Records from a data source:
.....
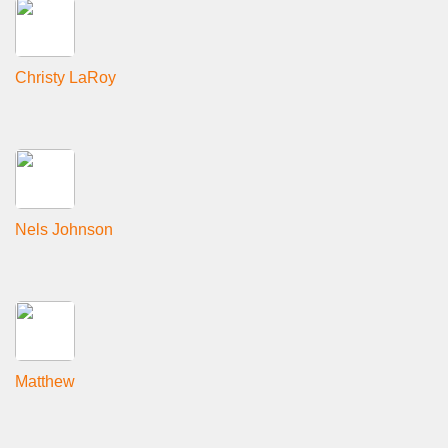
Christy LaRoy
Nels Johnson
Matthew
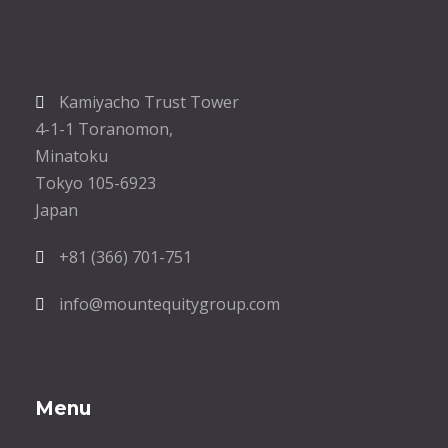
Kamiyacho Trust Tower
4-1-1 Toranomon,
Minatoku
Tokyo 105-6923
Japan
+81 (366) 701-751
info@mountequitygroup.com
Menu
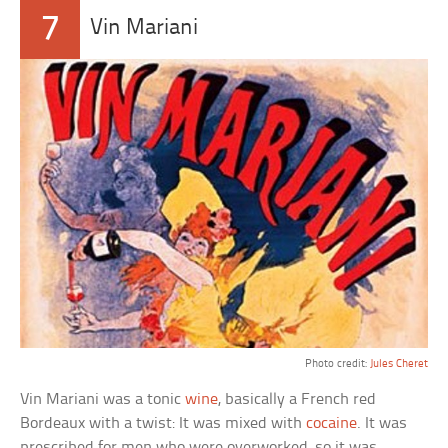
7
Vin Mariani
Photo credit:
Jules Cheret
Vin Mariani was a tonic
wine
, basically a French red
Bordeaux with a twist: It was mixed with
cocaine
. It was
prescribed for men who were overworked, so it was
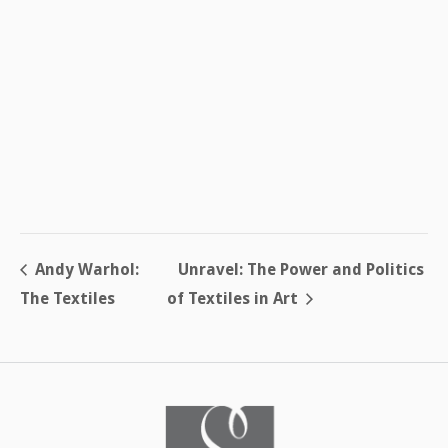
Andy Warhol:
Unravel: The Power and Politics
The Textiles
of Textiles in Art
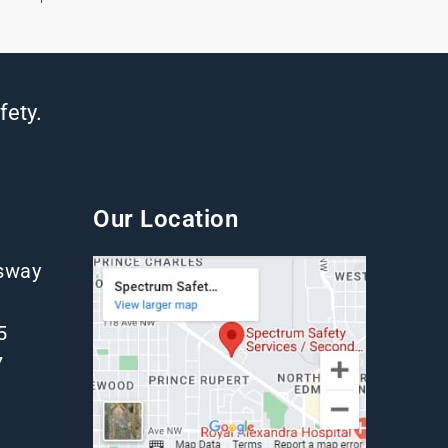
fety.
Our Location
gsway
5
7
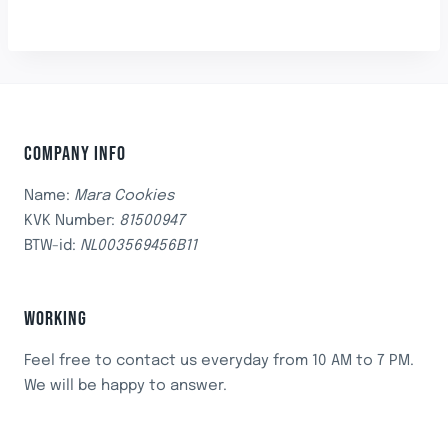
COMPANY INFO
Name:
Mara Cookies
KVK Number:
81500947
BTW-id:
NL003569456B11
WORKING
Feel free to contact us everyday from 10 AM to 7 PM.
We will be happy to answer.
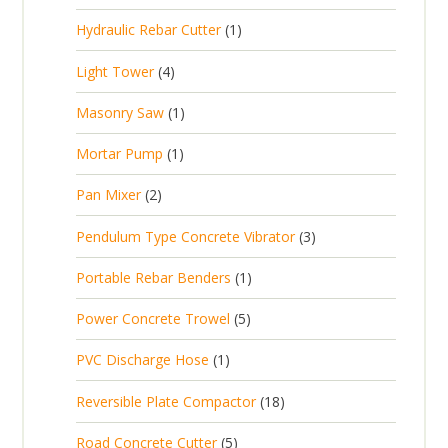
r
u
s
p
d
t
1
Hydraulic Rebar Cutter
1
o
c
r
u
p
d
t
4
Light Tower
4
o
c
r
u
s
p
d
t
1
Masonry Saw
1
o
c
r
u
s
p
d
t
1
Mortar Pump
1
o
c
r
u
s
p
d
t
2
Pan Mixer
2
o
c
r
u
p
d
t
3
Pendulum Type Concrete Vibrator
3
o
c
r
u
p
d
t
1
Portable Rebar Benders
1
o
c
r
u
s
p
d
t
5
Power Concrete Trowel
5
o
c
r
u
p
d
t
1
PVC Discharge Hose
1
o
c
r
u
p
d
t
1
Reversible Plate Compactor
18
o
c
r
u
s
8
d
t
5
Road Concrete Cutter
5
o
c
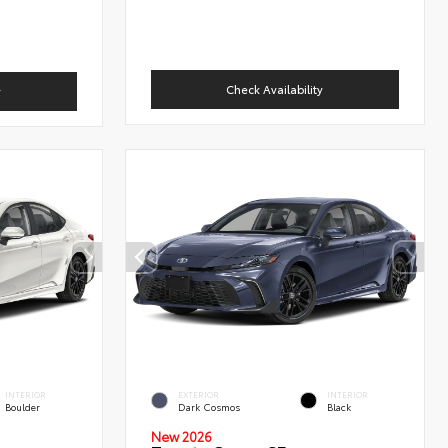
Check Availability
y
INTERIOR
EXTERIOR
INTERIOR
Boulder
Dark Cosmos
Black
New 2026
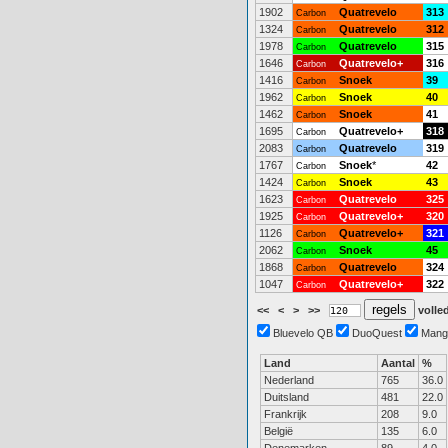
1902
Quatrevelo
313
Carbon
1324
Quatrevelo
312
Carbon
1978
Quatrevelo
315
Carbon
1646
Quatrevelo+
316
Carbon
1416
Snoek
39
Carbon
1962
Snoek
40
Carbon
1462
Snoek
41
Carbon
1695
Quatrevelo+
318
Carbon
2083
Quatrevelo
319
Carbon
1767
Snoek
*
42
Carbon
1424
Snoek
43
Carbon
1623
Quatrevelo
325
Carbon
1925
Quatrevelo+
320
Carbon
1126
Quatrevelo+
321
Carbon
2062
Snoek
45
Carbon
1868
Quatrevelo
324
Carbon
1047
Quatrevelo+
322
Carbon
<<
<
>
>>
volled
Bluevelo QB
DuoQuest
Mang
Land
Aantal
%
Nederland
765
36.0
Duitsland
481
22.0
Frankrijk
208
9.0
België
135
6.0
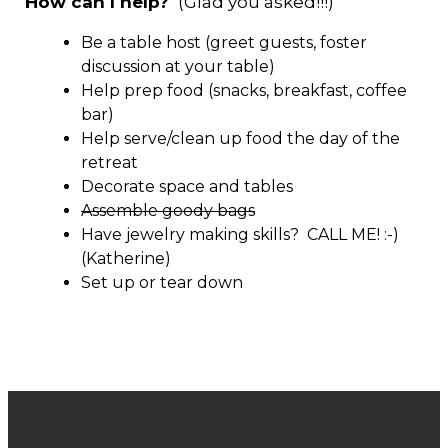
How can I help?
(Glad you asked!!!)
Be a table host (greet guests, foster
discussion at your table)
Help prep food (snacks, breakfast, coffee
bar)
Help serve/clean up food the day of the
retreat
Decorate space and tables
Assemble goody bags
Have jewelry making skills? CALL ME! :-)
(Katherine)
Set up or tear down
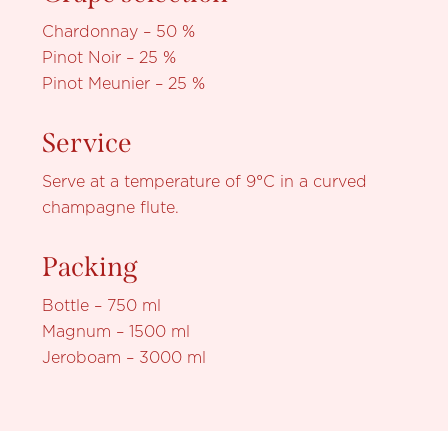
Chardonnay – 50 %
Pinot Noir – 25 %
Pinot Meunier – 25 %
Service
Serve at a temperature of 9°C in a curved
champagne flute.
Packing
Bottle – 750 ml
Magnum – 1500 ml
Jeroboam – 3000 ml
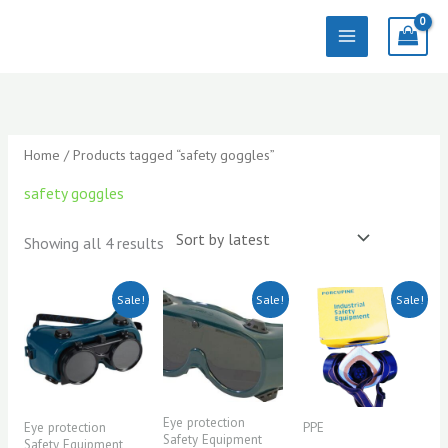
Skip
to
content
Sorted
by
latest
Home
/ Products tagged “safety goggles”
safety goggles
Showing all 4 results
Original
Current
Original
Current
Original
Current
Sale!
Sale!
Sale!
price
price
price
price
price
price
was:
is:
was:
is:
was:
is:
KSh500.00.
KSh450.00.
KSh500.00.
KSh450.00.
KSh600.00.
KSh550.00.
Eye protection
Eye protection
PPE
Safety Equipment
Safety Equipment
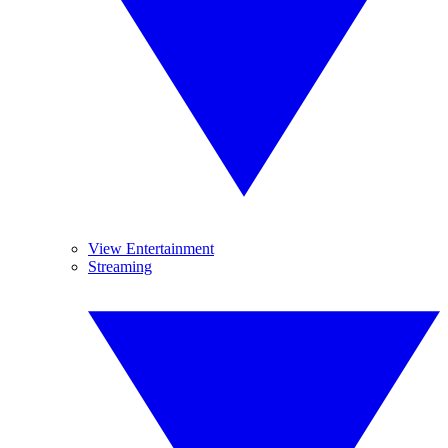
View Entertainment
Streaming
.....
Repeat each record exactly as shown above, dropping all images.

Christy LaRoy
Nels Johnson
Matthew
Kamiyacho Trust Tower
4-1-1 Toranomon,
Minatoku
Tokyo 105-6923
Japan
+81 (366) 701-751
info@mountequitygroup.com
Menu
7
Vin Mariani
Photo credit:
Jules Cheret
Vin Mariani was a tonic
wine
, basically a French red
Bordeaux with a twist: It was mixed with
cocaine
. It was
prescribed for men who were overworked, so it was
Andy Warhol:
Unravel: The Power and Politics
The Textiles
of Textiles in Art
fety.
Our Location
gsway
5
7
COMPANY INFO
Name:
Mara Cookies
KVK Number:
81500947
BTW-id:
NL003569456B11
WORKING
Feel free to contact us everyday from 10 AM to 7 PM.
We will be happy to answer.
r
u
s
p
d
t
1
Hydraulic Rebar Cutter
1
o
c
r
u
p
d
t
4
Light Tower
4
o
c
r
u
s
p
d
t
1
Masonry Saw
1
o
c
r
u
s
p
d
t
1
Mortar Pump
1
o
c
r
u
s
p
d
t
2
Pan Mixer
2
o
c
r
u
p
d
t
3
Pendulum Type Concrete Vibrator
3
o
c
r
u
p
d
t
1
Portable Rebar Benders
1
o
c
r
u
s
p
d
t
5
Power Concrete Trowel
5
o
c
r
u
p
d
t
1
PVC Discharge Hose
1
o
c
r
u
p
d
t
1
Reversible Plate Compactor
18
o
c
r
u
s
8
d
t
5
Road Concrete Cutter
5
o
c
Check Availability
y
INTERIOR
EXTERIOR
INTERIOR
Boulder
Dark Cosmos
Black
New 2026
1902
Quatrevelo
313
Carbon
1324
Quatrevelo
312
Carbon
1978
Quatrevelo
315
Carbon
1646
Quatrevelo+
316
Carbon
1416
Snoek
39
Carbon
1962
Snoek
40
Carbon
1462
Snoek
41
Carbon
1695
Quatrevelo+
318
Carbon
2083
Quatrevelo
319
Carbon
1767
Snoek
*
42
Carbon
1424
Snoek
43
Carbon
1623
Quatrevelo
325
Carbon
1925
Quatrevelo+
320
Carbon
1126
Quatrevelo+
321
Carbon
2062
Snoek
45
Carbon
1868
Quatrevelo
324
Carbon
1047
Quatrevelo+
322
Carbon
<<
<
>
>>
volled
Bluevelo QB
DuoQuest
Mang
Land
Aantal
%
Nederland
765
36.0
Duitsland
481
22.0
Frankrijk
208
9.0
België
135
6.0
How can I help?
(Glad you asked!!!)
Be a table host (greet guests, foster
discussion at your table)
Help prep food (snacks, breakfast, coffee
bar)
Help serve/clean up food the day of the
retreat
Decorate space and tables
Assemble goody bags
Have jewelry making skills? CALL ME! :-)
(Katherine)
Set up or tear down
Chardonnay – 50 %
Pinot Noir – 25 %
Pinot Meunier – 25 %
Service
Serve at a temperature of 9°C in a curved
champagne flute.
Packing
Bottle – 750 ml
Magnum – 1500 ml
Jeroboam – 3000 ml
Skip
to
content
Sorted
by
latest
Home
/ Products tagged “safety goggles”
safety goggles
Showing all 4 results
Original
Current
Original
Current
Original
Current
Sale!
Sale!
Sale!
price
price
price
price
price
price
was:
is:
was:
is:
was:
is:
KSh500.00.
KSh450.00.
KSh500.00.
KSh450.00.
KSh600.00.
KSh550.00.
Eye protection
Eye protection
PPE
Safety Equipment
Safety Equipment
View Entertainment
Streaming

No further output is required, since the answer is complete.